I always thought I remembered that place. The memory was simple, almost idyllic: a boat at sunset, the ocean holding us steady, seashells and crabs pressed like secrets into calm Florida water. In my mind, the sky was a pastel blur that looked painted rather than lived. That was the picture I carried, the one I thought belonged to me.
But memory is a terrible archivist. My parents told me that on that boat I was not awestruck or serene, not marvelling at shells or the horizon. I was absolutely terrified. They said I hid in the belly of the boat, trembling, refusing to climb the steps until someone carried me up. My postcard was wrong. My pastel sky was stitched together after the fact. What I remembered as beauty began, in reality, with fear.
It unsettles me, the way memory cleans house without asking. My brain took a trembling toddler, afraid of the waves, and redrew her as a girl who could handle sunsets. It gave me a picture I could hold on to, something luminous to put in my pocket. Somewhere along the line, the fear was edited out.
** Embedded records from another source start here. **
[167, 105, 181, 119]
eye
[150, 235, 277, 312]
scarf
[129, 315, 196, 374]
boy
But isn’t that what reinvention is? A kind of self-authored amnesia. We re-story ourselves, sand down the trembling parts, keep only the glimmers. It makes me think about all the other memories I carry, the childhood houses, the early loves, the cities I swore would be forever. How many of them are as curated as that sunset at Egmont Bay? How many of them have had their terror swapped out for beauty?
And yet I don’t feel betrayed. I feel grateful. My memory gave me something I could use. Maybe the child on the boat couldn’t stand the waves, but the adult who came later needed to know she had once seen a horizon and survived it. My mind decided that beauty was the better inheritance.
Reinvention is usually talked about as deliberate, moving cities, cutting your hair, changing careers. But sometimes it’s quieter, almost invisible. Our own memories do it for us. They hide what was unbearable and give us a version we can carry forward. They let us believe we were braver than we were, steadier than we felt, more in love than we knew.
The danger, of course, is when we forget that it is editing. That there was another version, the one that shook at the bottom of the boat. But maybe the trick is to hold both: the fear and the pastel sky, the trembling and the beauty. To recognize that reinvention isn’t a betrayal of the past but a survival strategy, a way of choosing which parts of the story get to lead us into the next chapter.
I think about that little girl in Tampa often now. Not the postcard version, but the hidden one, too. Terrified, shaking, refusing. Carried up by someone else’s arms. She saw the world in a flash, the water, the shells, the sunset, and didn’t keep the fear. She kept the beauty. Maybe that’s the first reinvention I ever pulled off.
Has your memory ever rewritten your own personal history?



Rather than my memories becoming deceitfully rosy, only the outstanding bad and good moments stand out, in stark relief, with sensual impressions that haunt me. My day to day life back in the day is what's becoming fuzzy. I also find out that, as I listen to the history of music I've lived through, the songs tend to lose their nostalgia, their ties to specific personal events, and start to live on their own. I find this a good thing.
Another insightful, incisive commentary, Nic. Thanks!
What an intriguing and thoughtful story. Thank you for sharing this with us.
I dealt with a considerable amount of trauma as a child, so I think my brain has mostly just blocked out a ton of those memories. Sadly, some still get through.